In fact, I’d say about 30 percent of the movie’s humor comes from the material and 70 percent comes from the cast. Brooks is a blast (he also has a cameo as a Yiddish-inflected Native-American chief), Wilder is comically laconic (not his usual speed) and Little makes Bart a delightful variation on Bugs Bunny (quite literally in a scene that employs the Looney Tunes theme). Yet they’re all upstaged by the mugging Korman. A conniving, sadistic villain who nonetheless panics when he’s in the bathtub and has lost his rubber frog, Korman’s Hedley Lamarr is also given to effervescent soliloquies elaborately describing his cognitive process: “My mind is a raging torrent, flooded with rivulets of thought cascading into a waterfall of creative alternatives.” (It helps that he delivers these lines to a befuddled henchman played by Slim Pickens.)
Though she only has two main scenes, Madeline Kahn deserves her own paragraph here. She appears midway through the film as showgirl Lili Von Shtupp, hired by Lamarr to seduce Bart and trick him into leaving town (at this point he’s gained the people’s trust). Performing at the saloon, she sings “I’m Tired” (written by Brooks), which has the swing of a striptease but lyrics bemoaning the burden of being a sex object. Kahn delivers it with a hilarious combination of obligatory titillation and comic exhaustion, even nodding off at one point. It’s a tour de force and earned her a rare Oscar nomination for a comic performance. (Brooks certainly knew how to leer, yet he was also a comedienne’s best friend.)
So Blazing Saddles is funny, yet in another way it’s quite serious – especially if you place the movie in context with the blaxploitation genre, which by 1974 had recently peaked with the likes of Shaft, Super Fly and Black Caesar. These were outside-of-the-system films that, among other things, depicted African-American men as independent, powerful figures capable of undermining white authority. Why was Blazing Saddles – a major studio release – allowed to do the same thing? Perhaps because it was disguised as a comedy and a period piece (despite anachronistic jokes about Jesse Owens).

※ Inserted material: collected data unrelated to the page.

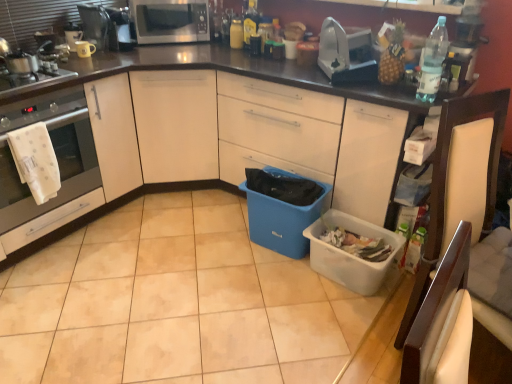
Where is `free space in front of yellow matte mug at upper left, which appears as the second appliance when viewed from the left`? The width and height of the screenshot is (512, 384). free space in front of yellow matte mug at upper left, which appears as the second appliance when viewed from the left is located at coordinates (71, 57).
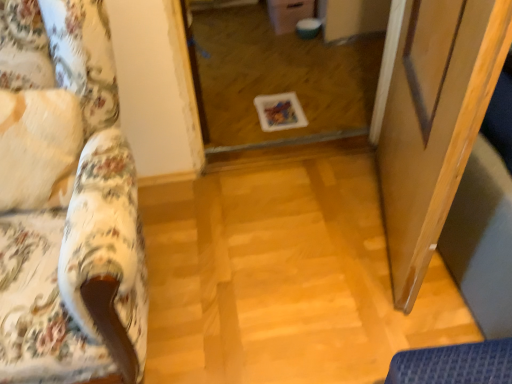
Question: Is floral fabric couch at left next to transparent glass screen door at right?

Choices:
 (A) yes
 (B) no

Answer: (B)

Question: Is transparent glass screen door at right at the back of floral fabric couch at left?

Choices:
 (A) yes
 (B) no

Answer: (B)

Question: Is floral fabric couch at left far away from transparent glass screen door at right?

Choices:
 (A) no
 (B) yes

Answer: (A)

Question: Does floral fabric couch at left have a greater width compared to transparent glass screen door at right?

Choices:
 (A) yes
 (B) no

Answer: (A)

Question: Can you confirm if floral fabric couch at left is positioned to the right of transparent glass screen door at right?

Choices:
 (A) no
 (B) yes

Answer: (A)

Question: Visually, is transparent glass door at center positioned to the left or to the right of floral fabric couch at left?

Choices:
 (A) left
 (B) right

Answer: (B)

Question: Is transparent glass door at center situated inside floral fabric couch at left or outside?

Choices:
 (A) inside
 (B) outside

Answer: (B)

Question: From the image's perspective, is transparent glass door at center above or below floral fabric couch at left?

Choices:
 (A) below
 (B) above

Answer: (B)

Question: Considering the positions of transparent glass door at center and floral fabric couch at left in the image, is transparent glass door at center wider or thinner than floral fabric couch at left?

Choices:
 (A) wide
 (B) thin

Answer: (A)

Question: Is transparent glass screen door at right in front of or behind transparent glass door at center in the image?

Choices:
 (A) front
 (B) behind

Answer: (A)

Question: Does point (409, 256) appear closer or farther from the camera than point (281, 77)?

Choices:
 (A) closer
 (B) farther

Answer: (A)

Question: Is transparent glass screen door at right situated inside transparent glass door at center or outside?

Choices:
 (A) outside
 (B) inside

Answer: (A)

Question: From the image's perspective, is transparent glass screen door at right positioned above or below transparent glass door at center?

Choices:
 (A) below
 (B) above

Answer: (A)

Question: From a real-world perspective, is transparent glass screen door at right physically located above or below floral fabric couch at left?

Choices:
 (A) below
 (B) above

Answer: (A)

Question: Considering the positions of point (391, 178) and point (110, 76), is point (391, 178) closer or farther from the camera than point (110, 76)?

Choices:
 (A) farther
 (B) closer

Answer: (A)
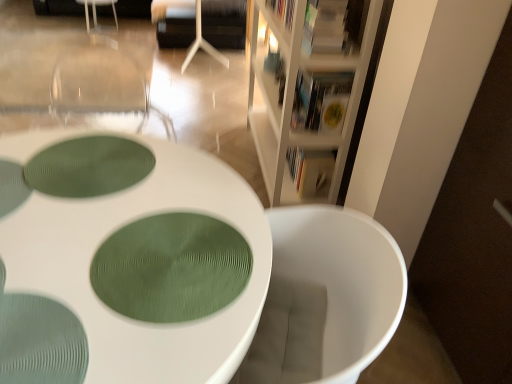
Identify the location of free location to the left of green textured oval at center, marked as the 1th oval in a front-to-back arrangement. The image size is (512, 384). (58, 241).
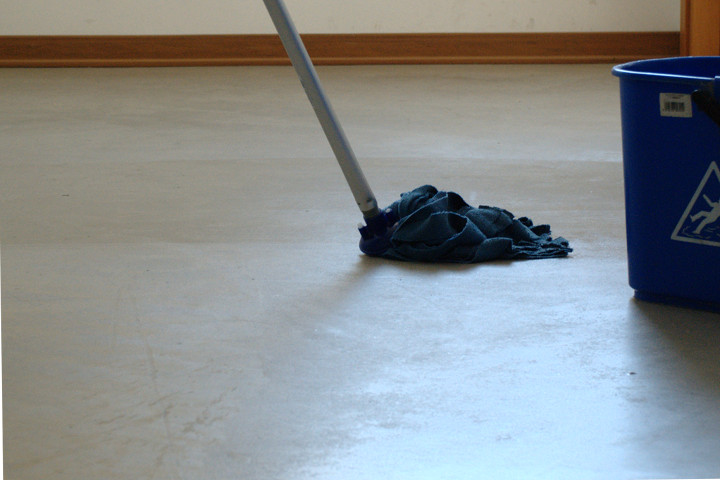
The image size is (720, 480). Identify the location of baseboard. (396, 46).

Therein lies the brilliance of Brooks’ decision to break the fourth wall in the finale, when a Rock Ridge melee breaks through studio walls, into a Busby Berkeley–style musical number and eventually onto the streets of 1974 Hollywood. What was historically silly suddenly became immediately subversive. In the blink of an eye, Blazing Saddles was no longer a parody of the faded Western genre. It was talking about the persistent racism of the present day.